Reconciling emergences: An information-theoretic approach to identify causal emergence in multivariate data

10 March 2020
Fernando Rosas

The notion of emergence is at the core of many of the most challenging open scientific questions, being so much a cause of wonder as a perennial source of philosophical headaches. Two classes of emergent phenomena are usually distinguished: strong emergence, which corresponds to supervenient properties with irreducible causal power; and weak emergence, which are properties generated by the lower levels in such "complicated" ways that they can only be derived by exhaustive simulation. While weak emergence is generally accepted, a large portion of the scientific community considers causal emergence to be either impossible, logically inconsistent, or scientifically irrelevant.
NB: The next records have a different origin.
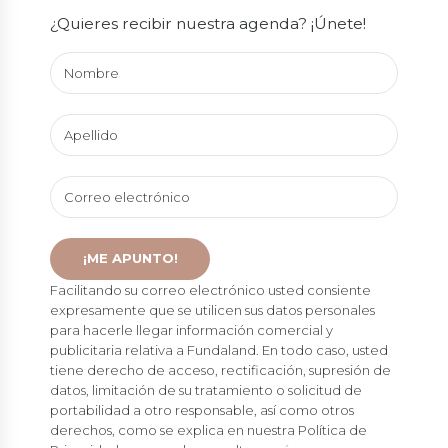
¿Quieres recibir nuestra agenda? ¡Únete!
Facilitando su correo electrónico usted consiente
expresamente que se utilicen sus datos personales
para hacerle llegar información comercial y
publicitaria relativa a Fundaland. En todo caso, usted
tiene derecho de acceso, rectificación, supresión de
datos, limitación de su tratamiento o solicitud de
portabilidad a otro responsable, así como otros
derechos, como se explica en nuestra Política de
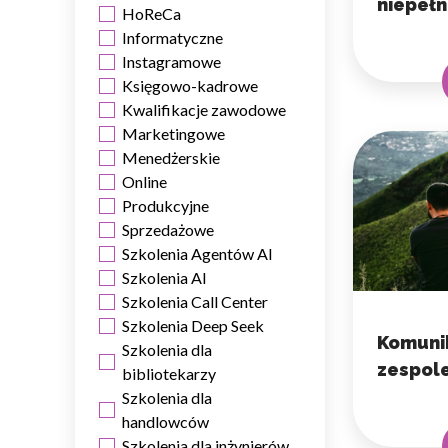
niepeł
HoReCa
Informatyczne
Instagramowe
Księgowo-kadrowe
Kwalifikacje zawodowe
Marketingowe
Menedżerskie
Online
Produkcyjne
Sprzedażowe
Szkolenia Agentów AI
Szkolenia AI
Szkolenia Call Center
Szkolenia Deep Seek
Komunik
Szkolenia dla
zespol
bibliotekarzy
Szkolenia dla
handlowców
Szkolenia dla inżynierów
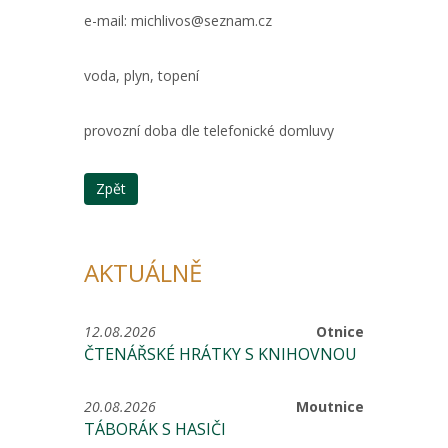
e-mail: michlivos@seznam.cz
voda, plyn, topení
provozní doba dle telefonické domluvy
Zpět
AKTUÁLNĚ
12.08.2026
Otnice
ČTENÁŘSKÉ HRÁTKY S KNIHOVNOU
20.08.2026
Moutnice
TÁBORÁK S HASIČI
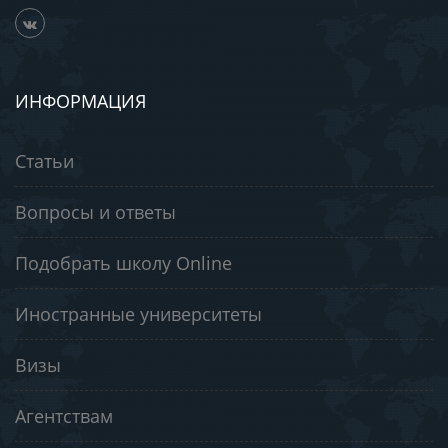
ИНФОРМАЦИЯ
Статьи
Вопросы и ответы
Подобрать школу Online
Иностранные университеты
Визы
Агентствам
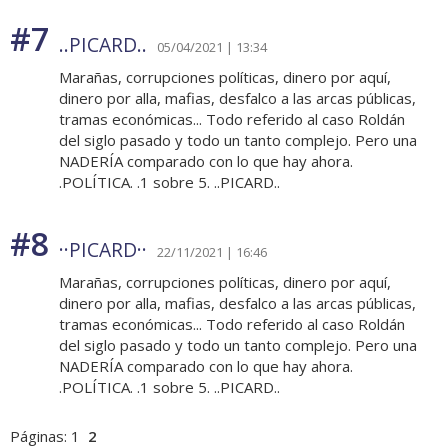
#7
..PICARD..
05/04/2021 | 13:34
Marañas, corrupciones políticas, dinero por aquí,
dinero por alla, mafias, desfalco a las arcas públicas,
tramas económicas... Todo referido al caso Roldán
del siglo pasado y todo un tanto complejo. Pero una
NADERÍA comparado con lo que hay ahora.
.POLÍTICA. .1 sobre 5. ..PICARD..
#8
··PICARD··
22/11/2021 | 16:46
Marañas, corrupciones políticas, dinero por aquí,
dinero por alla, mafias, desfalco a las arcas públicas,
tramas económicas... Todo referido al caso Roldán
del siglo pasado y todo un tanto complejo. Pero una
NADERÍA comparado con lo que hay ahora.
.POLÍTICA. .1 sobre 5. ..PICARD..
Páginas:
1
2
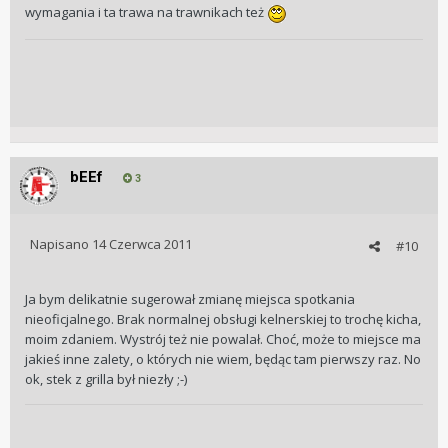
wymagania i ta trawa na trawnikach też
bEEf
3
Napisano
14 Czerwca 2011
#10
Ja bym delikatnie sugerował zmianę miejsca spotkania
nieoficjalnego. Brak normalnej obsługi kelnerskiej to trochę kicha,
moim zdaniem. Wystrój też nie powalał. Choć, może to miejsce ma
jakieś inne zalety, o których nie wiem, będąc tam pierwszy raz. No
ok, stek z grilla był niezły ;-)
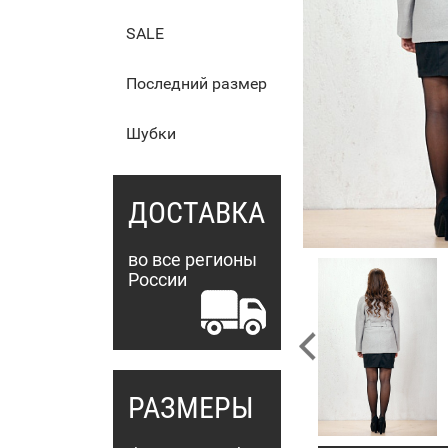
SALE
Последний размер
Шубки
ДОСТАВКА
во все регионы
России
РАЗМЕРЫ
In this talk we present a novel, quantitative framework that assesses emergence by studying the high-order interactions of the system's dynamics. By leveraging the Integrated Information Decomposition (ΦID) framework [1], our approach distinguishes two types of emergent phenomena: downward causation, where macroscopic variables determine the future of microscopic degrees of freedom; and causal decoupling, where macroscopic variables influence other macroscopic variables without affecting their corresponding microscopic constituents. Our framework also provides practical tools that are applicable on a range of scenarios of practical interest, enabling to test -- and possibly reject -- hypotheses about emergence in a data-driven fashion. We illustrate our findings by discussing minimal examples of emergent behaviour, and present a few case studies of systems with emergent dynamics, including Conway’s Game of Life, neural population coding, and flocking models.
[1] Mediano, Pedro AM, Fernando Rosas, Robin L. Carhart-Harris, Anil K. Seth, and Adam B. Barrett. "Beyond integrated information: A taxonomy of information dynamics phenomena." arXiv preprint arXiv:1909.02297 (2019).